(Items listed in a dataset)
--- --- ---

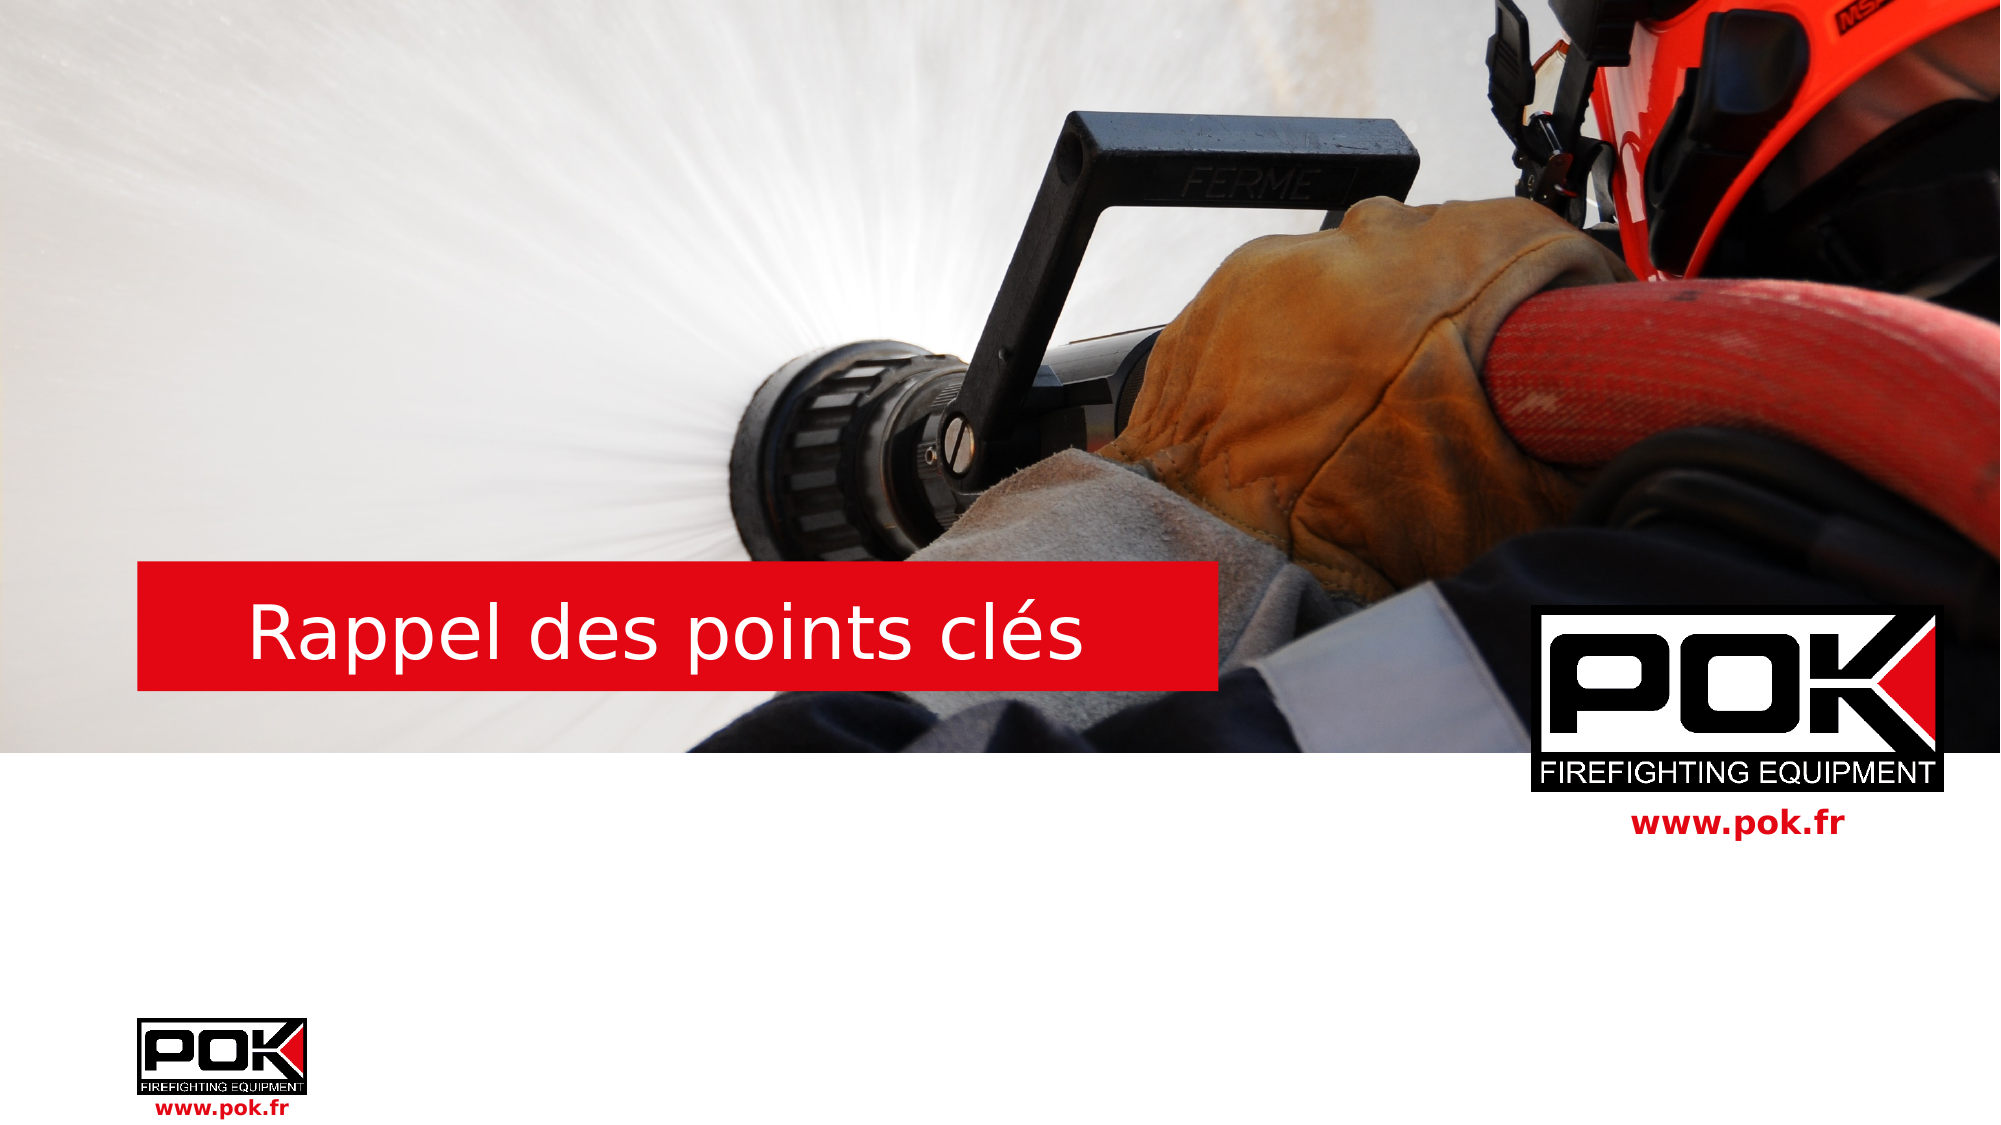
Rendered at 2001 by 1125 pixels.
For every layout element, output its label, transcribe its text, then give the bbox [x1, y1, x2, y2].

picture [137, 1018, 307, 1095]
title Rappel des points clés [137, 575, 1219, 684]
picture [0, 0, 2000, 792]
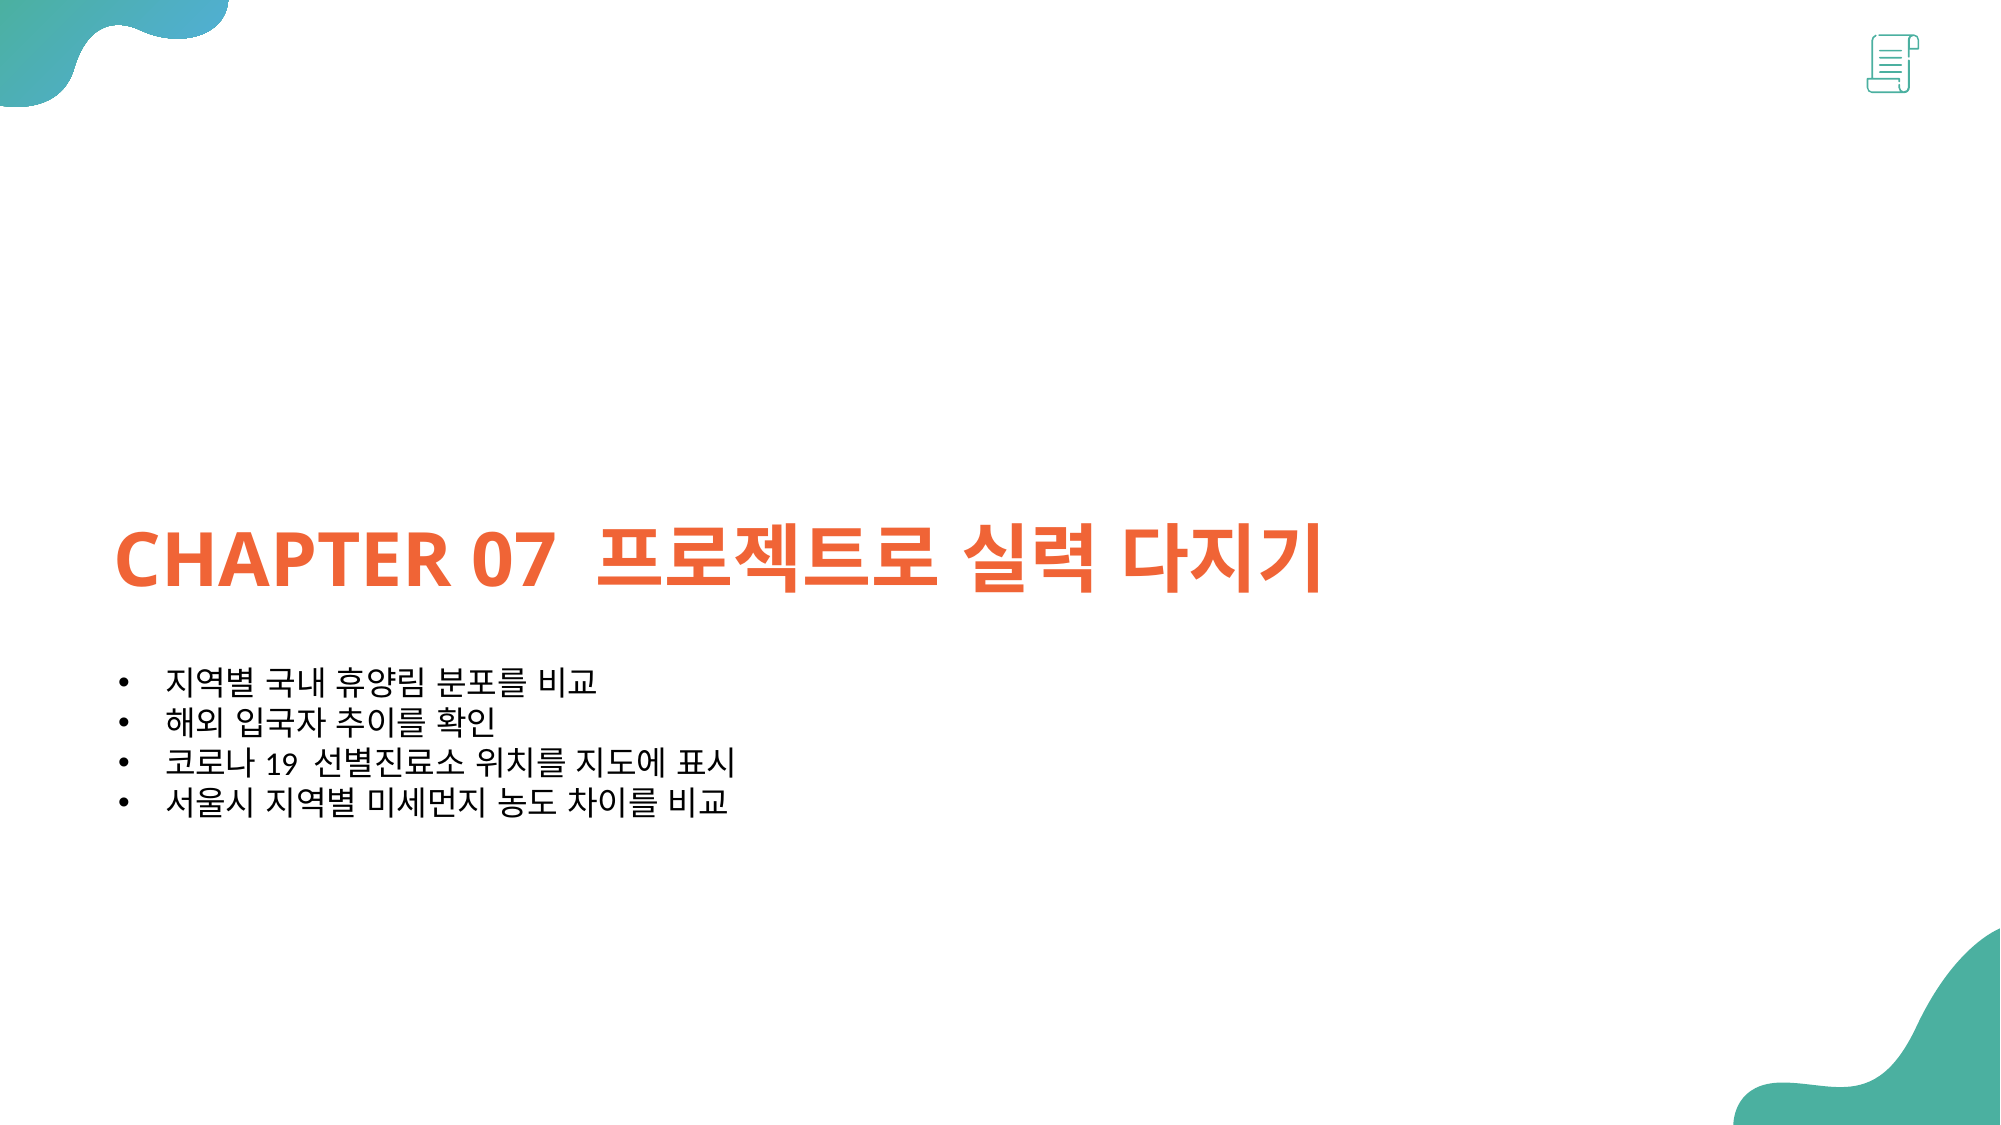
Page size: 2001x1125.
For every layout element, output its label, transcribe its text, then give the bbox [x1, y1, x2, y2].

list CHAPTER 07 프로젝트로 실력 다지기 [113, 481, 1798, 644]
text_box 지역별 국내 휴양림 분포를 비교 해외 입국자 추이를 확인 코로나19 선별진료소 위치를 지도에 표시 서울시 지역별 미세먼지 농도 차이를 비교 [103, 654, 1798, 830]
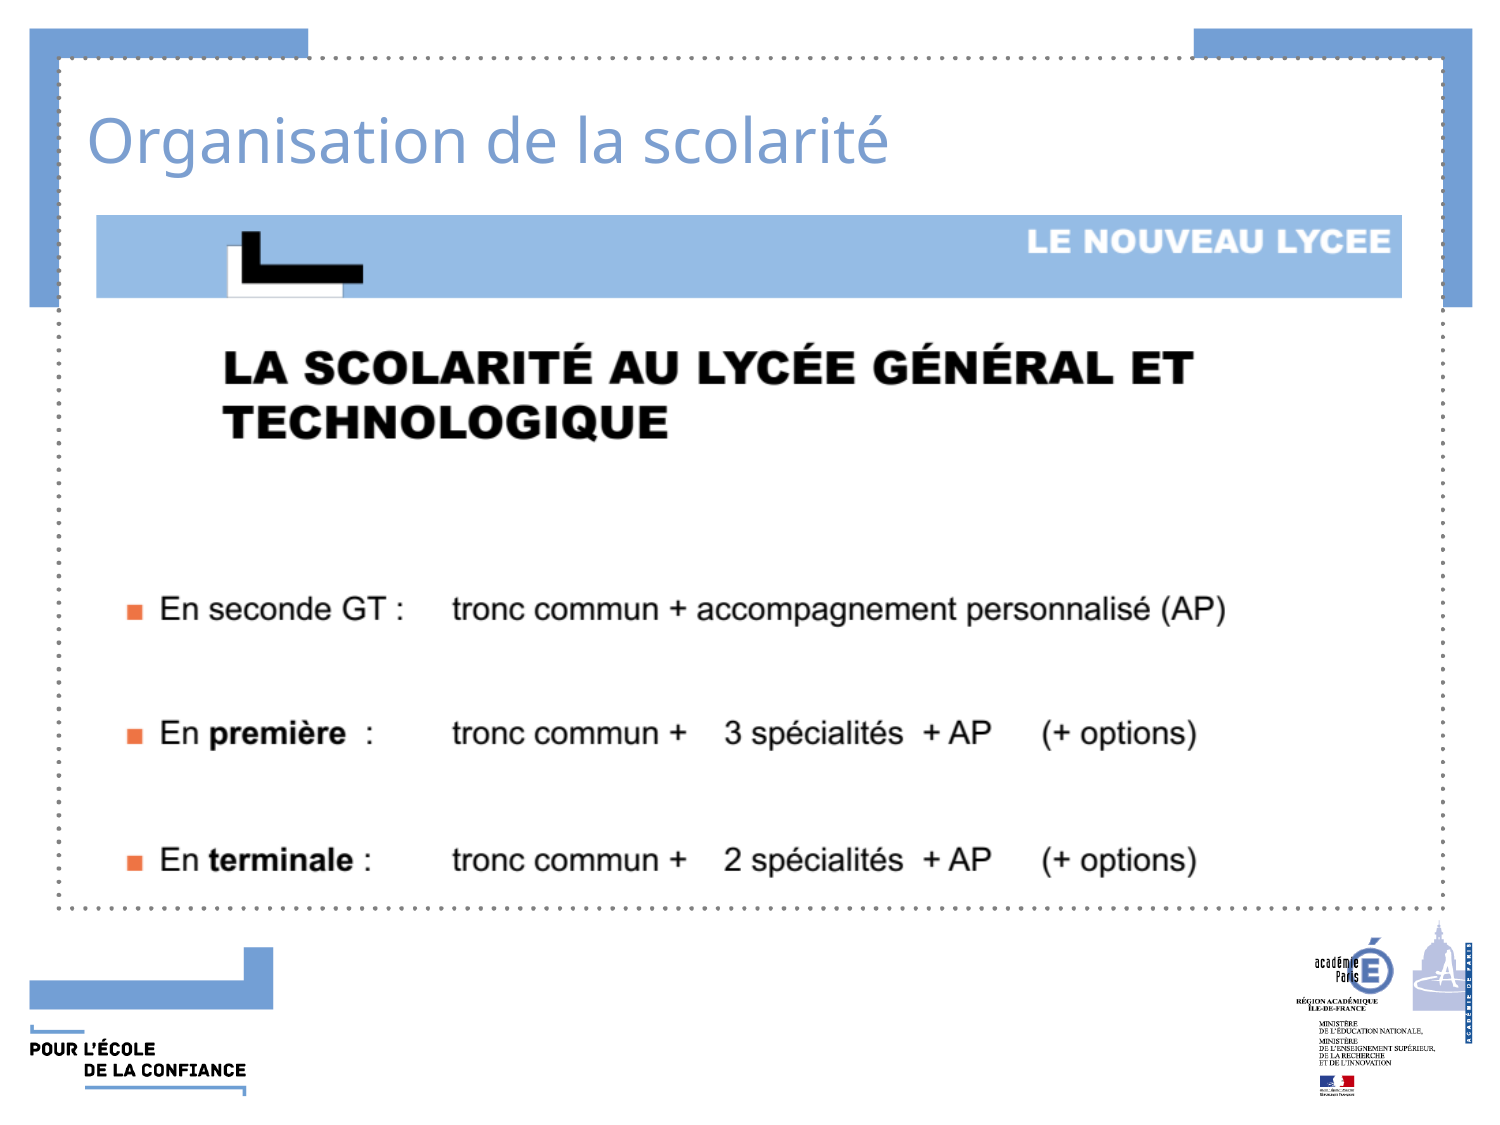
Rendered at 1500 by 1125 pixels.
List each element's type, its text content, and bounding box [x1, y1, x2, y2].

picture [0, 0, 1500, 1125]
title Organisation de la scolarité [71, 71, 1427, 216]
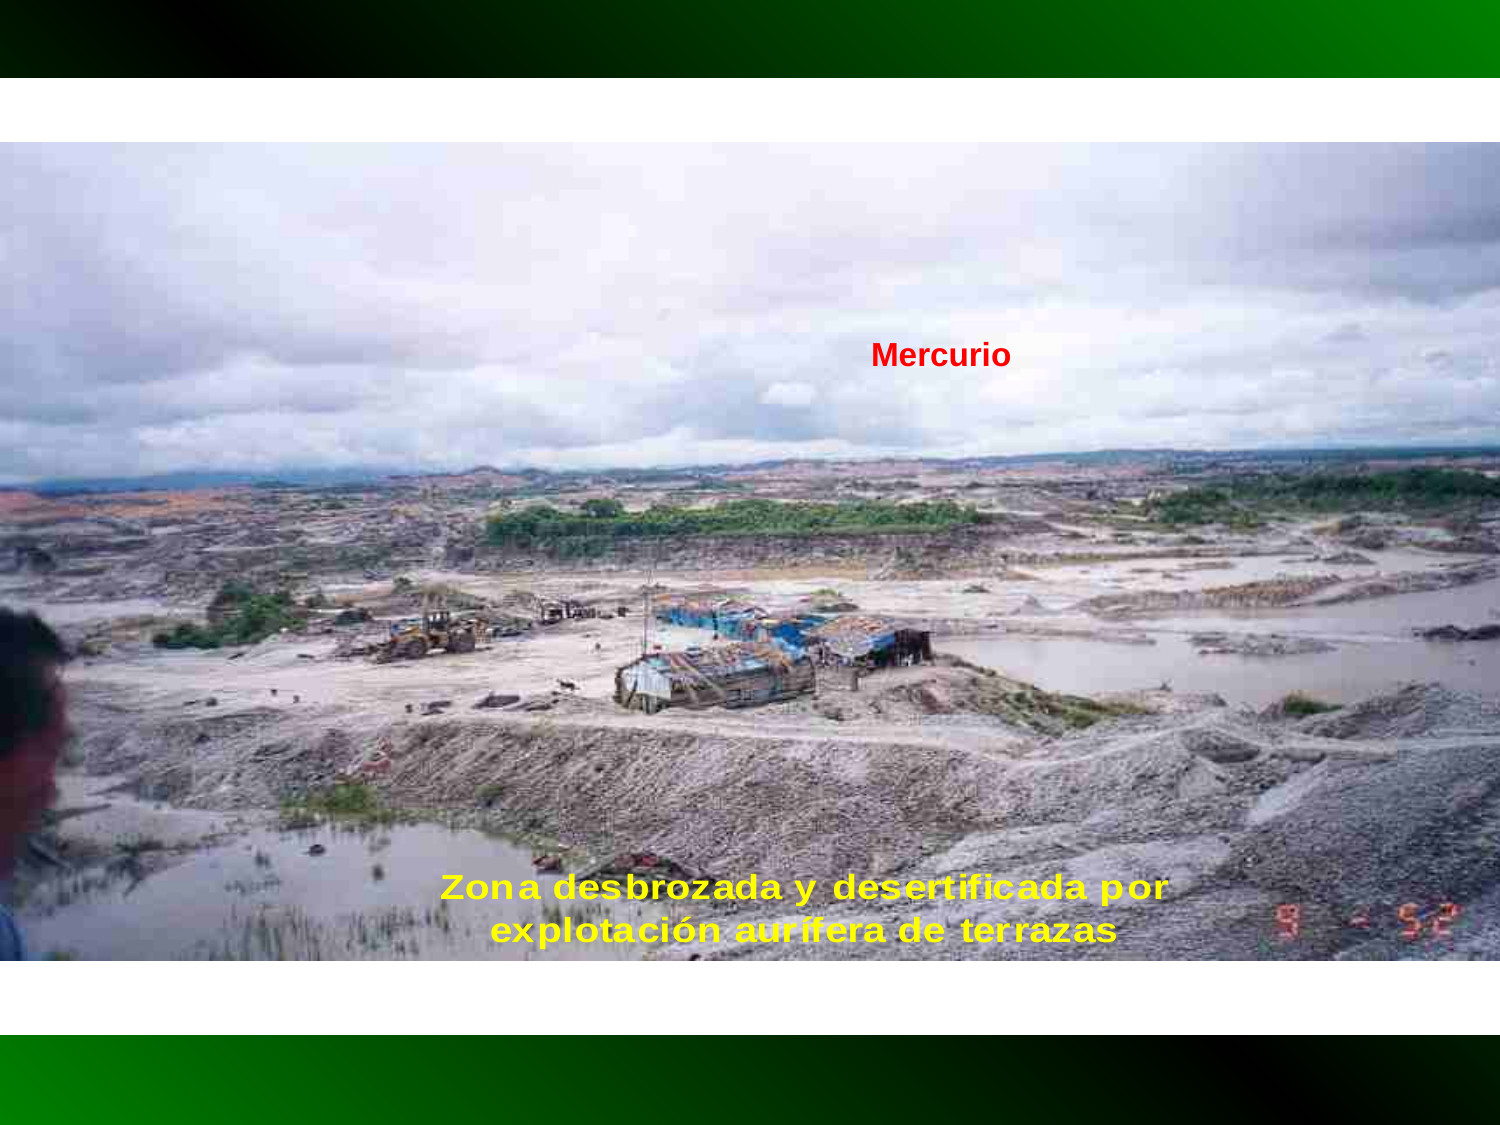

--- --- ---

◆ EXERCISE INSTRUCTIONS ◆
Please determine the number of lines in the records above that include the string "pixels", and answer with that number only.

◆ ANSWER TO THIS TASK ◆
2